I think it's a complicated issue.
A lot of low quality AI contributions arrive using free tiers of these AI models, the output of which is pretty crap. On the other hand, if you max out the model configs, i.e. get "the best money can buy", then those models are actually quite useful and powerful.
OSS should not miss out on the power LLMs can unleash. Talking about the maxed out versions of the newest models only, i.e. stuff like Claude 4.5+ and Gemini 3, so developments of the last 5 months.
But at the same time, maintainers should not have to review code written by a low quality model (and the high quality models, for now, are all closed, although I heard good things about Minmax 2.5 but I haven't tried it).
Given how hard it is to tell which model made a specific output, without doing an actual review, I think it would make most sense to have a rule restricting AI access to trusted contributors only, i.e. maintainers as a start, and maybe some trusted group of contributors where you know that they use the expensive but useful models, and not the cheap but crap models.
It's the difference between raw LLM output vs LLM output that was tweaked, reviewed and validated by a competent developer.
Both can look like the same exact type of AI-generated code. But one is a broken useless piece of shit and the other actually does what it claims to do.
The problem is just how hard it is to differentiate the two at a glance.
> It's the difference between raw LLM output vs LLM output that was tweaked, reviewed and validated by a competent developer.

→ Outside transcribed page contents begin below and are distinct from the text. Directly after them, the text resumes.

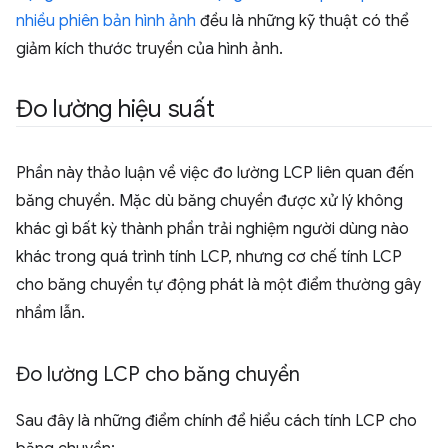
nhiều phiên bản hình ảnh
đều là những kỹ thuật có thể
giảm kích thước truyền của hình ảnh.
Đo lường hiệu suất
Phần này thảo luận về việc đo lường LCP liên quan đến
băng chuyền. Mặc dù băng chuyền được xử lý không
khác gì bất kỳ thành phần trải nghiệm người dùng nào
khác trong quá trình tính LCP, nhưng cơ chế tính LCP
cho băng chuyền tự động phát là một điểm thường gây
nhầm lẫn.
Đo lường LCP cho băng chuyền
Sau đây là những điểm chính để hiểu cách tính LCP cho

This is one of those areas where you might have been right.. 4-6 months ago. But if you're paying attention, the floor has moved up substantially.
For the work I do, last year the models would occasionally produce code with bugs, linter errors, etc, now the frontier models produce mostly flawless code that I don't need to review. I'll still write tests, or prompt test scenarios for it but most of the testing is functional.

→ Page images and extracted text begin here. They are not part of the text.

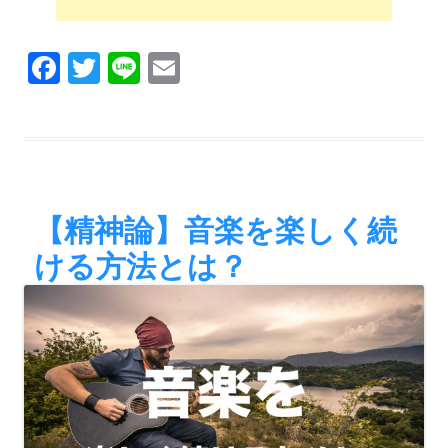
F
T
Li
E
a
wi
n
m
c
tt
e
ail
e
er
b
o
【精神論】音楽を楽しく続
o
ける方法とは？
k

If the exponential curve continues I think everyone needs to prepare for a step function change. Debian may even cease to be relevant because AI will write something better in a couple of hours.
This very much depends on the domain you work in. Small projects in well tread domains are incredible for AI. SaaS projects can essentially be one-shot. But large projects, projects with specific standards or idioms, projects with particular versions of languages, performance concerns, hardware concerns, all things the Debian project has to deal with, aren't 'solved' in the same way.
The tacit understanding of all these is that the valued contributors can us AI as long as they can "defend the code" if you will, because AI used lightly and in that way would be indistinguishable from knuthkode.
The problem is having an unwritten rule is sometimes worse than a written one, even if it "works".